Warfarin is a commonly prescribed oral anticoagulant, used to prevent thromboembolic diseases in patients with deep vein thrombosis, atrial fibrillation, recurrent stroke, or heart valve prosthesis [30]. Some studies have suggested that carriers of the 1173TT genotype require a dose of warfarin significantly lower than that of carriers with the CC or CT genotypes [24]. On the other hand, the 3730G > A polymorphism was associated with differences in the average dose of warfarin prescribed, with patients carrying the GG genotype being prescribed a significantly lower average daily dose of warfarin [24, 31].

In summary, VKORC1 polymorphisms can significantly alter warfarin pharmacodynamics and maintenance dose requirements.
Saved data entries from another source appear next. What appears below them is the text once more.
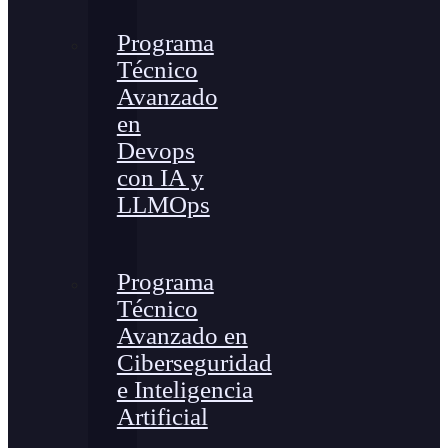
Programa
Técnico
Avanzado
en
Devops
con IA y
LLMOps
Programa
Técnico
Avanzado en
Ciberseguridad
e Inteligencia
Artificial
Patients with the 1173T (rs9934438) allele require a lower warfarin dose compared with 35 mg/week for the wild-type carriers [32]. Patients with 3730A (rs7294) need a higher warfarin dose [32, 33]. In our study, the frequency of carriers of the allele T of rs9934438 and allele G of rs7294 are lower than in other Asian populations, and higher than in European and YRI populations, which suggests that the optimal dosage of warfarin should be decided based on the specific genotype in individual Uygur patients.

Conclusion

The genotype frequencies of VIP variants affect a populations’ response to drugs to a great extent. Determination of the genotype distribution and frequencies of VIP variants in a population is necessary to provide a theoretical basis for safer drug administration and an improved curative effect. Our results complement the currently available data on the Uygur ethnic group in the pharmacogenomics database, and furthermore, provide a basis for safer and more effective drug administration in the Uygur. However, our sample size of Uygur is relatively small, and further investigation in a larger cohort of Uygur is necessary to ascertain the generalizability and extrapolation of our results to these and other conditions in the Uygur population.